What would you do if you knew you only had 6 weeks to live? Six months? A year?
Now, what would you do if you knew you only had 59 years to live?
I suspect that the answer to those first three questions is a little different than answer to that last question. Our entire society, all its rules and social norms, is predicated on the idea that each of us will have a lifespan of about 80 years. But what if you knew going in that you’d only get a set number of years? Would it change how you approached life?
Would you be more honest?
Would you take more risks?
Would you laugh more and enjoy the time you had?
Or would you freeze up, afraid to make even the slightest wrong move and waste what little precious time you have?
Either my uncle is the smartest person who ever lived or he figured out early that there are no guarantees. The stroke that we thought he had at the end of September has turned out to be neither a stroke nor an aneurysm, and apparently the doctors at the first hospital didn’t have a clue what they were doing.

## Tasks and exercises
1. Reproduce part of the lifespan essay word for word, beginning at the words "Would you take" and stopping after "they were doing.".
2. Carry the lifespan essay on from the point where it stops.
The material after this has no connection to the lifespan essay.

## Given information

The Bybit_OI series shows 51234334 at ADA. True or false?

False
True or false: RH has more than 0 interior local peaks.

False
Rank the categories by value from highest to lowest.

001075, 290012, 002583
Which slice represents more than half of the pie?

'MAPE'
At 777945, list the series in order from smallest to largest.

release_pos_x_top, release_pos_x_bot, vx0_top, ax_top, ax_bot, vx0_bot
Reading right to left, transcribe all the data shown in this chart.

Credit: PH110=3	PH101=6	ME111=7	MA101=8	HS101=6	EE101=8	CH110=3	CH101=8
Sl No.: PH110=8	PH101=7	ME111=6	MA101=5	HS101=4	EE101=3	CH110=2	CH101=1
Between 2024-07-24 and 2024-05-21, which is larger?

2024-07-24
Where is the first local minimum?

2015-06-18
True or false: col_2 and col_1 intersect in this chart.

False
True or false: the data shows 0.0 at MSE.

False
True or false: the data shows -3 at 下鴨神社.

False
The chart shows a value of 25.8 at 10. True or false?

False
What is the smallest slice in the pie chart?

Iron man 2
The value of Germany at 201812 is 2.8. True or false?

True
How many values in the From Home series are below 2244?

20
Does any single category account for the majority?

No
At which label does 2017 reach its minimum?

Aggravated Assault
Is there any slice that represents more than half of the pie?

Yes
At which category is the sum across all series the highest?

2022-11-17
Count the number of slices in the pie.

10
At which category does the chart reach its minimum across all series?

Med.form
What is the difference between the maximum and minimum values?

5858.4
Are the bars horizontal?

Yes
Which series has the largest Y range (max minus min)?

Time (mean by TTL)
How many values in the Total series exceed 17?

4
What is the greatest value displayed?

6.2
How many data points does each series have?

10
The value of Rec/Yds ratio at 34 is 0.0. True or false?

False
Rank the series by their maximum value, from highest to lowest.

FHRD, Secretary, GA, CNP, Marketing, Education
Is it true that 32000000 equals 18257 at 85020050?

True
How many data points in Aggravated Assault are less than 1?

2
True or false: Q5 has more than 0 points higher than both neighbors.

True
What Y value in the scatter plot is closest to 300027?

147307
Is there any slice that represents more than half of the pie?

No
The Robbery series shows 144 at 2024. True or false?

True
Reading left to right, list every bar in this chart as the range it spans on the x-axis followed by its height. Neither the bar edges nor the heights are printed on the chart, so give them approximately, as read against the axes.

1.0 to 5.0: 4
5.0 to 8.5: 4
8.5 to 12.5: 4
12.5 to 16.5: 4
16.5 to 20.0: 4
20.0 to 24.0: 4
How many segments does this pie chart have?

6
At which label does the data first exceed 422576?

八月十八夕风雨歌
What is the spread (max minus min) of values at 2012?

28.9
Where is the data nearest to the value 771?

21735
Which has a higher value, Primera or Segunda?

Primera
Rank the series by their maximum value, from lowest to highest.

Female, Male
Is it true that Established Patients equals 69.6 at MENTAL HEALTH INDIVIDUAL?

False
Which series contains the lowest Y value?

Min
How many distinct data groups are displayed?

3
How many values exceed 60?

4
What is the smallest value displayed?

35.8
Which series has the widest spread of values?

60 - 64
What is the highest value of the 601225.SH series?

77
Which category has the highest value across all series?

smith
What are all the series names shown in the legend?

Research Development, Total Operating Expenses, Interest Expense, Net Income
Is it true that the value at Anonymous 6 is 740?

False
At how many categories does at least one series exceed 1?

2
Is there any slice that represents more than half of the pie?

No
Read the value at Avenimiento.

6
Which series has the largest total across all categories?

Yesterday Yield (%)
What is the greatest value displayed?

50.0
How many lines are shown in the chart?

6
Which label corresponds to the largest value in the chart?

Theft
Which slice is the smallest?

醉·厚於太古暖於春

## Per-task answers
1.
Would you take more risks?
Would you laugh more and enjoy the time you had?
Or would you freeze up, afraid to make even the slightest wrong move and waste what little precious time you have?
Either my uncle is the smartest person who ever lived or he figured out early that there are no guarantees. The stroke that we thought he had at the end of September has turned out to be neither a stroke nor an aneurysm, and apparently the doctors at the first hospital didn’t have a clue what they were doing.

2.
![]() Actual size (3.3cm) Imagine having something this big in your brain. |
There was no stroke. There was no aneurysm. No, there was a tumor. A fucking huge one – nearly 33mm across – a smaller one (7mm across), and four even smaller lesions. Glioblastoma multiforme, a stage IV tumor, malignant, the most aggressive kind. If they can clear up the secondary infections he has and get him off antibiotics there is a possibility of radiation treatment. It might give him a few months, maybe as much as two years. Or, he could go to sleep between now and then and just not wake up, which given how miserable he’s been for the past few weeks might not just be the most merciful of the options.
They say these things are more common in men between 50 and 60 than they are in women, by a rate of 3 to 2, and that they don’t tend to run in families. Yet, my grandmother died of a brain tumor, origin unspecified as based on size, location, and her age they couldn’t get a look at actual tissue without turning her into a vegetable.
Want to take a guess at my chances?
I’m learning too late that playing by the rules, that doing what I’ve been told I should do and deferring what I want for a later that may never come is probably not the best way to live. Living the life of an ant clearly isn’t working, but living like a grasshopper isn’t a good bet either (after all, my grandmother was 79 when she died).
I’m not sure there’s anything I can do about the way I live my life now (I’m too old, too scared, and too without resources), and even if there was, I’m not sure I’d even begin to know how to change.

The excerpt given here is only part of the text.